● Records for this task
*****

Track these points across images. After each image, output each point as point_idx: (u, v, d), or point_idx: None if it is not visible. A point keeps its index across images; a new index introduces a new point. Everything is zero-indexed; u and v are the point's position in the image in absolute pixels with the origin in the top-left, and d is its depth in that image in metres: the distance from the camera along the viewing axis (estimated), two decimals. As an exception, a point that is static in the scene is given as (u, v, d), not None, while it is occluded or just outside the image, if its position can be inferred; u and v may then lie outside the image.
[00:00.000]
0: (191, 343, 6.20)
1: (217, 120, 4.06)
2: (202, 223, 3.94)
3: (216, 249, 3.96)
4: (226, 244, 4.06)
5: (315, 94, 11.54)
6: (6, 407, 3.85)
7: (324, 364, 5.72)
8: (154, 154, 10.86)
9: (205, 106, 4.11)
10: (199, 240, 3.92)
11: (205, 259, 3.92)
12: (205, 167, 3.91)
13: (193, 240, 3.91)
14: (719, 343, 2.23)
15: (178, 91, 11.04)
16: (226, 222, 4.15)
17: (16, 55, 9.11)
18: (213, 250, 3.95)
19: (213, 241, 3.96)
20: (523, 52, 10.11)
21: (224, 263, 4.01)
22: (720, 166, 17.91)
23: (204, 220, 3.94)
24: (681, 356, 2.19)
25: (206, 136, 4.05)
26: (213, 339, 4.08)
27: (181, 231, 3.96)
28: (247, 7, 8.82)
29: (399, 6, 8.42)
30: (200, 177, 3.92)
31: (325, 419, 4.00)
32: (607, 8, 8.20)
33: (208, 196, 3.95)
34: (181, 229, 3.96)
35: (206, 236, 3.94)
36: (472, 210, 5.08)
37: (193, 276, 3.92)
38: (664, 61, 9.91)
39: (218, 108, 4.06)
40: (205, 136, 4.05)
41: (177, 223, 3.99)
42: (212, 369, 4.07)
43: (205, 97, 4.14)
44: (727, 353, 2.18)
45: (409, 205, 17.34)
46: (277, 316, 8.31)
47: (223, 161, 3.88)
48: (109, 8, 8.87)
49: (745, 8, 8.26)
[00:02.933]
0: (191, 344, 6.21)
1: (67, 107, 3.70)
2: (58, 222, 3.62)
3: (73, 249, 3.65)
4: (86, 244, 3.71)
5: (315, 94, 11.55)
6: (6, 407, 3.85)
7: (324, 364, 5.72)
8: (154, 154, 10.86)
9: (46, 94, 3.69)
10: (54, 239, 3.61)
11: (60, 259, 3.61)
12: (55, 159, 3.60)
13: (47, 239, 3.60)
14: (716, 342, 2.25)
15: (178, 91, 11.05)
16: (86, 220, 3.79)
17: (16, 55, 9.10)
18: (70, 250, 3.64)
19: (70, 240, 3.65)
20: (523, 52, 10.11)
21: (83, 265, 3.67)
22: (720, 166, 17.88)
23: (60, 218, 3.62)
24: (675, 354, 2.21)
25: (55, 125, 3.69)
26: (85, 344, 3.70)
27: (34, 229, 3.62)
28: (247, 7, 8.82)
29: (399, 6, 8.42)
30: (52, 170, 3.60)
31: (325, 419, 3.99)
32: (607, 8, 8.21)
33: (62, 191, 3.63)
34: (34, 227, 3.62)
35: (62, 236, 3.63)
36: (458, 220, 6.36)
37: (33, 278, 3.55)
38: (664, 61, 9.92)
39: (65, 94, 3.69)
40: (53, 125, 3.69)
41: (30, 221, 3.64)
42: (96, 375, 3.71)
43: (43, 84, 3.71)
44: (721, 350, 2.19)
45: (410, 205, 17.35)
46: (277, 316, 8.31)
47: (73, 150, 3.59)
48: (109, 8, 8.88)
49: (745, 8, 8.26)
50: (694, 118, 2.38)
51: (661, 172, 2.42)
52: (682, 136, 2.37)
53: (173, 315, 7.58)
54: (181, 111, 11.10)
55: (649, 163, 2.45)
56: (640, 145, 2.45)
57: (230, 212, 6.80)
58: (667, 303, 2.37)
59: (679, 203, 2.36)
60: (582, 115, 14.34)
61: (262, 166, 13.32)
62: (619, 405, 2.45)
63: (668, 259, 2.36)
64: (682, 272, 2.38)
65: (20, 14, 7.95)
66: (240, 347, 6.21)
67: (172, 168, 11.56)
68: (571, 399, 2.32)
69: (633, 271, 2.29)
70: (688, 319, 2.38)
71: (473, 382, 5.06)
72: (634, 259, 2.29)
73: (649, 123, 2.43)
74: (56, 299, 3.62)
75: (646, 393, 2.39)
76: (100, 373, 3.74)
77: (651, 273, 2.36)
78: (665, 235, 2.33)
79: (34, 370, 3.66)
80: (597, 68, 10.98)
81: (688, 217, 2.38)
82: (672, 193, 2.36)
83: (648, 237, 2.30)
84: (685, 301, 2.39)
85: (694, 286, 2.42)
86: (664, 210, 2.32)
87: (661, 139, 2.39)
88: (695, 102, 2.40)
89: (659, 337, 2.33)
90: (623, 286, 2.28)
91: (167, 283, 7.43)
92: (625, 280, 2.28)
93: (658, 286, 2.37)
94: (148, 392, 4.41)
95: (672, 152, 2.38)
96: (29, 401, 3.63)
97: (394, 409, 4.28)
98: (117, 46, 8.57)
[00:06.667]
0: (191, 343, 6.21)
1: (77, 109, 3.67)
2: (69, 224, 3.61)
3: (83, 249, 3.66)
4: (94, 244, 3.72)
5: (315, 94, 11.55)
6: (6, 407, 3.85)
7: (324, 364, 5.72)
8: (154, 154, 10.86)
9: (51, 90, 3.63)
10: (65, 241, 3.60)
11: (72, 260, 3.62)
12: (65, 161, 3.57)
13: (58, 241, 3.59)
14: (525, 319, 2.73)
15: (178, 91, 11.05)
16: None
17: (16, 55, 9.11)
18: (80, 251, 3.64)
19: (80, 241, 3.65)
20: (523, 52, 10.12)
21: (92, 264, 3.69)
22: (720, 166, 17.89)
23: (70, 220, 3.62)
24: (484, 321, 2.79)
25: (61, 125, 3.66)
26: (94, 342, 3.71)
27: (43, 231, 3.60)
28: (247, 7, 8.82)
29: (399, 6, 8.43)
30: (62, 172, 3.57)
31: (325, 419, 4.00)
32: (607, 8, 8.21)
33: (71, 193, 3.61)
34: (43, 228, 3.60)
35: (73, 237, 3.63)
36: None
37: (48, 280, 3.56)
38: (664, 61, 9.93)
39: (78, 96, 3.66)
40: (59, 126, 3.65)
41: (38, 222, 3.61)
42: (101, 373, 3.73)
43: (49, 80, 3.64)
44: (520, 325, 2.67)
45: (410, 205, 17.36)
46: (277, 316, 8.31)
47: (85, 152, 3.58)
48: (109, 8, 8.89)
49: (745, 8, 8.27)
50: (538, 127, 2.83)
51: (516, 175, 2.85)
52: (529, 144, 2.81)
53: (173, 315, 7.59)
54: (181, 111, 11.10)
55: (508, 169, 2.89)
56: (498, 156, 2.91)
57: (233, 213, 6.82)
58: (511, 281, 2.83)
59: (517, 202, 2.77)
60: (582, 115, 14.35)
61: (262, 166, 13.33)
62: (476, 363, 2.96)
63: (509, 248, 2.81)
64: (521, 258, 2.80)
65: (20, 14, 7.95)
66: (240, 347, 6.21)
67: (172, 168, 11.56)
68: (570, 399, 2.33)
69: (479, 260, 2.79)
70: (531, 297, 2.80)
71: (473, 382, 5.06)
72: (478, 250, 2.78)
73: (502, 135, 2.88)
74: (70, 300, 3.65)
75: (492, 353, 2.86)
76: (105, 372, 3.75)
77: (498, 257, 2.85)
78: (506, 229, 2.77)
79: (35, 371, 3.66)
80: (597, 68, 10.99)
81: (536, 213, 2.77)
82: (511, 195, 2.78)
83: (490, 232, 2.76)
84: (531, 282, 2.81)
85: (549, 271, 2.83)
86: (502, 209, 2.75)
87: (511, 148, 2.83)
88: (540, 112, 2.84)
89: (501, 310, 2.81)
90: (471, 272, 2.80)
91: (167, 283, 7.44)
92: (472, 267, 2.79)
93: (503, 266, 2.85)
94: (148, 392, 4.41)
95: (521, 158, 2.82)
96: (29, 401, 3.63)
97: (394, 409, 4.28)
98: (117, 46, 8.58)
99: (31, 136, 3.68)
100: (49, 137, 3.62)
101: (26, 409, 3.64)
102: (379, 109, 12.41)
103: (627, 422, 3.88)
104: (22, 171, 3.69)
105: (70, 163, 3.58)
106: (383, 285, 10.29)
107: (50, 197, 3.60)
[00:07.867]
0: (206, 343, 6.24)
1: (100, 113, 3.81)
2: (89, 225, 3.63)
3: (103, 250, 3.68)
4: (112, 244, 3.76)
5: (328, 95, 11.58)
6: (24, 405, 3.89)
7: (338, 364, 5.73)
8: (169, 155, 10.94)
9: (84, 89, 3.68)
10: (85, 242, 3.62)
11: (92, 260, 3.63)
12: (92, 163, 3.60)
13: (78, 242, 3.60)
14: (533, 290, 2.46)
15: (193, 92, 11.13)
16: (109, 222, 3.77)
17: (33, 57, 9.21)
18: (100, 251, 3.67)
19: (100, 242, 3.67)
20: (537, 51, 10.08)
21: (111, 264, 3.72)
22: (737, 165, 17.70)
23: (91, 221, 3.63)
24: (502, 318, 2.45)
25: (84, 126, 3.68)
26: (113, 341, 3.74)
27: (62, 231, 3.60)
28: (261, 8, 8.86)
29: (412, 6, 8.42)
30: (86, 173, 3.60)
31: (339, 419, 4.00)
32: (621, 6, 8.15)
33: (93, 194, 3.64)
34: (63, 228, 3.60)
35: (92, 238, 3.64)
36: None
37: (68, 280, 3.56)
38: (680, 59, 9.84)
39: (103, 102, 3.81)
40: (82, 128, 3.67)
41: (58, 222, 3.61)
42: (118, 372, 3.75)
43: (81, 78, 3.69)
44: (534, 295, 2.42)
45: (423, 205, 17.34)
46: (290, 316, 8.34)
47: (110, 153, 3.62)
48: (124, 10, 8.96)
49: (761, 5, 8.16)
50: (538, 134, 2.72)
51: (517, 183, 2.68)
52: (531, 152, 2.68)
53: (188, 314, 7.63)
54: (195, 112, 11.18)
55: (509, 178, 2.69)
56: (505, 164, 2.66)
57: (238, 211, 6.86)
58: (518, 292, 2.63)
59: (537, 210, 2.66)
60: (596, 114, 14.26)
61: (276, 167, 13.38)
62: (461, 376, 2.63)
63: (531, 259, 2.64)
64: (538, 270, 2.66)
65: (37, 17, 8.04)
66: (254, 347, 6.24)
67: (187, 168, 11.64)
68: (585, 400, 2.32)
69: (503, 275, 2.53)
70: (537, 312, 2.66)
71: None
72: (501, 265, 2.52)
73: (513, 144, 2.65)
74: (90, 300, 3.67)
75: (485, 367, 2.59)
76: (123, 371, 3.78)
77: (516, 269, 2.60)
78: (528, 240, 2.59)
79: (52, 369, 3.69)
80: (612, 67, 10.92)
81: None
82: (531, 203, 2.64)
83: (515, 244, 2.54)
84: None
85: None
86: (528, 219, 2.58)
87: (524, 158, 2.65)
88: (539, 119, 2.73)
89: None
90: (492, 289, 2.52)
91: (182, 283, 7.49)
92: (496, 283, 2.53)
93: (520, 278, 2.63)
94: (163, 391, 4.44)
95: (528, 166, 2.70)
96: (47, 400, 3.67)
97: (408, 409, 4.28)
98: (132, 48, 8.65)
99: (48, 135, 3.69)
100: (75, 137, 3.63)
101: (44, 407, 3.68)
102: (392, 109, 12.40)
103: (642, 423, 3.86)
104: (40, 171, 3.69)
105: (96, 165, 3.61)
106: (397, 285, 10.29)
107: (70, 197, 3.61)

*****

● What you have to do
Beginning with the first line of the listing above, print each line exactly until you have printed the line that contains "22: (720, 166, 17.91)".

● Answer below
Track these points across images. After each image, output each point as point_idx: (u, v, d), or point_idx: None if it is not visible. A point keeps its index across images; a new index introduces a new point. Everything is zero-indexed; u and v are the point's position in the image in absolute pixels with the origin in the top-left, and d is its depth in that image in metres: the distance from the camera along the viewing axis (estimated), two decimals. As an exception, a point that is static in the scene is given as (u, v, d), not None, while it is occluded or just outside the image, if its position can be inferred; u and v may then lie outside the image.
[00:00.000]
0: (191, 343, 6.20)
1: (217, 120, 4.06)
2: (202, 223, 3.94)
3: (216, 249, 3.96)
4: (226, 244, 4.06)
5: (315, 94, 11.54)
6: (6, 407, 3.85)
7: (324, 364, 5.72)
8: (154, 154, 10.86)
9: (205, 106, 4.11)
10: (199, 240, 3.92)
11: (205, 259, 3.92)
12: (205, 167, 3.91)
13: (193, 240, 3.91)
14: (719, 343, 2.23)
15: (178, 91, 11.04)
16: (226, 222, 4.15)
17: (16, 55, 9.11)
18: (213, 250, 3.95)
19: (213, 241, 3.96)
20: (523, 52, 10.11)
21: (224, 263, 4.01)
22: (720, 166, 17.91)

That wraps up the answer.